Setting Aside Final Decisions

The amendments also allow for greater powers in relation to the reconsideration of Parole Board decisions. Previously, the Board could only set aside a decision on the grounds that the decision is irrational or procedurally unfair. The amendment to rule 28 itself adds the further power to reconsider where the decision “(a) contains an error of law”. Rule 28 has additionally been amended to expand the scope of decisions which can be reconsidered to include those prisoners serving a “serious terrorism sentence”.

Furthermore, a new Rule 28A allows the Board to set aside its own final decisions and directions where it is in the interests of justice to do so and where one or more conditions are satisfied: (1) where the Board would not have made a decision “but for an error of law or fact”, or (2) where either new information is available (and the rule does not specify or seemingly require that this is information that could not or should not have been before the panel originally); or “a change in circumstances relating to the prisoner that occurred after the direction was given, had occurred before it was given.” (this latter point doing no more than state the law as decided by the Divisional Court in 1999 in the case of R v Parole Board ex p. Robinson).

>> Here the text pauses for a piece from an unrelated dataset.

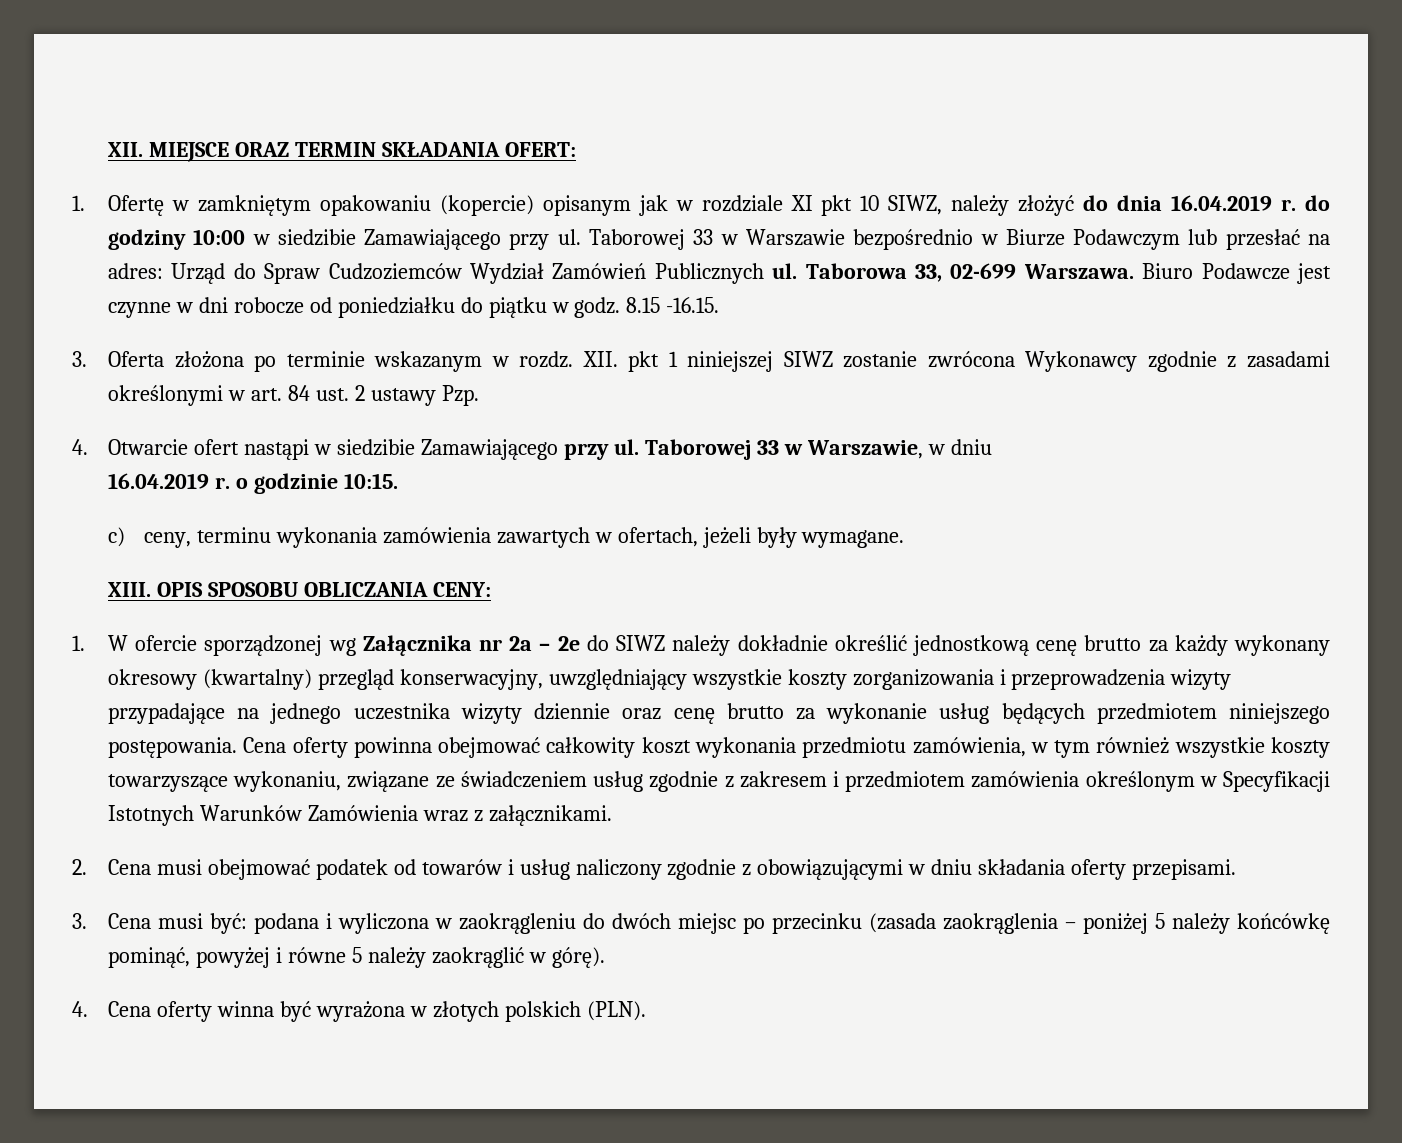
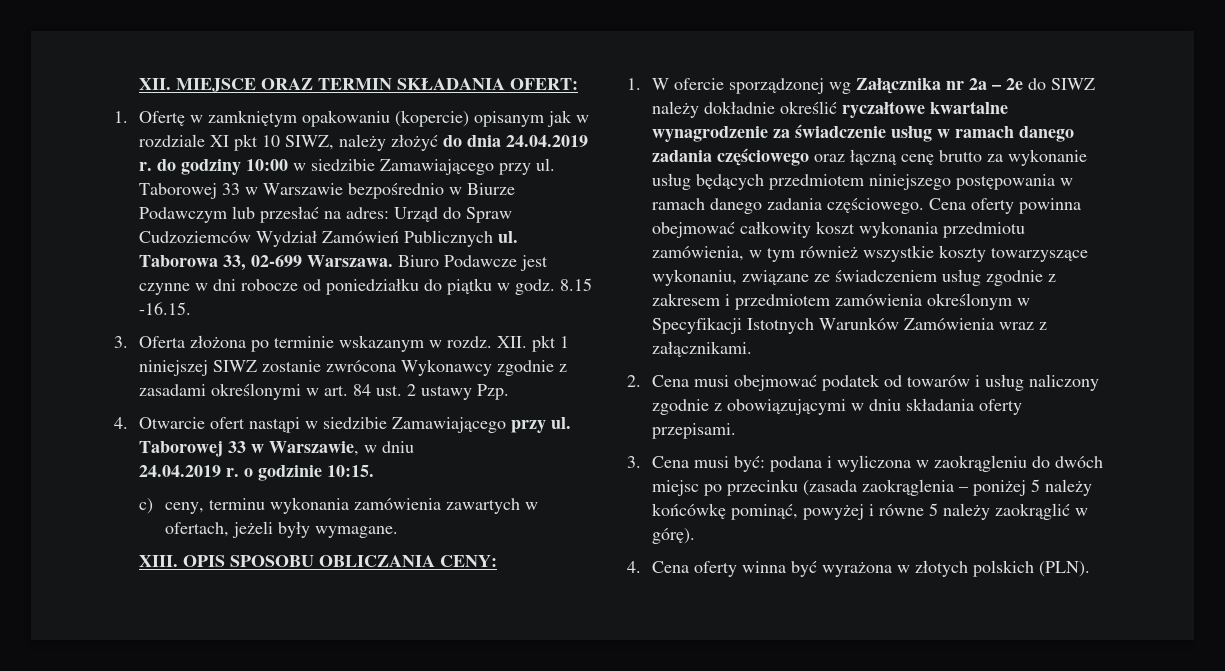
[1171,195,1273,211] 16.04.2019 -> [506,135,589,147] 24.04.2019
[108,473,210,489] 16.04.2019 -> [139,465,222,477] 24.04.2019
[912,635,1330,656] [108,669,1232,690] [108,703,662,724] jednostkową cenę brutto za każdy wykonany okresowy (kwartalny) przegląd konserwacyjny, uwzględniający wszystkie koszty zorganizowania i przeprowadzenia wizyty przypadające na jednego uczestnika wizyty dziennie oraz -> [842,101,1009,118] [652,124,1075,142] [652,148,898,166] ryczałtowe kwartalne wynagrodzenie za świadczenie usług w ramach danego zadania częściowego oraz łączną
[108,737,238,758] postępowania. -> [956,174,1074,190] [652,198,925,214] postępowania w ramach danego zadania częściowego.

By rule 28A(11) the duty to release the prisoner and give effect to a Parole Board direction to release (under Chapter 2 of Part 2 of the 1997 Act or Chapter 6 of Part 12 of the 2003 Act) is suspended when an application is made “pending the decision under paragraph (3)”. Late – even unfounded – applications (within the 21-day window) appear capable of unfairly delaying a release.

On the other hand, the positive news for prisoners is that they are also one of the parties entitled to invoke this mechanism of reconsideration against a non-release decision said to be amenable to the test in rule 28A.

These modifications can be read alongside an accompanying provision in section 133 of the Police, Crime, Sentencing and Courts Act 2022 which has amended section 239 of the Criminal Justice Act 2003 to provide for the power to make these specific rules.

Applications to terminate IPP Licences

There are amendments to Rule 31, which governs applications to terminate IPP licences. An IPP licence can now only be terminated when the Secretary of State makes a “reference” to the Board. No longer can “applications” be made under the rule. Again, this rule change reflects s.138 of the Police, Crime, Sentencing and Courts Act 2022. The purpose does not appear to prevent applications (at least annually made), which must be referred, but it puts the procedure more on the footing of other referrals made to the Board such as under s.28 of the Crime (Sentences) Act 1997 which are initiated in the process procedurally by the Secretary of State.

Further procedural changes

The amendments further provide for a series of important procedural changes.

For example, Rule 21 now allows the Board to make a decision to conclude on the papers after it had been directed to an oral hearing, if it considers it is no longer necessary for reasons other than where further evidence is received by the Board. The previous obligation to conduct the oral hearing that has been directed unless there was new evidence to change the appropriateness of that course has been removed. It is unclear whether prisoners will have legitimate expectations frustrated that no doubt do not assist motivation in rehabilitation progress. The new rule 21 will allow a decision on the papers after a direction for an oral hearing where that is said to be (a) in the interests of justice; OR (b) to effectively manage the case; OR (c) for such other reason as the panel chair or duty member considers appropriate, including where further evidence is received by the Board.

Rule 27 summaries and disclosure are expanded in application, allowing for the disclosure of the Board’s recommendations comparable to the disclosure of its decisions.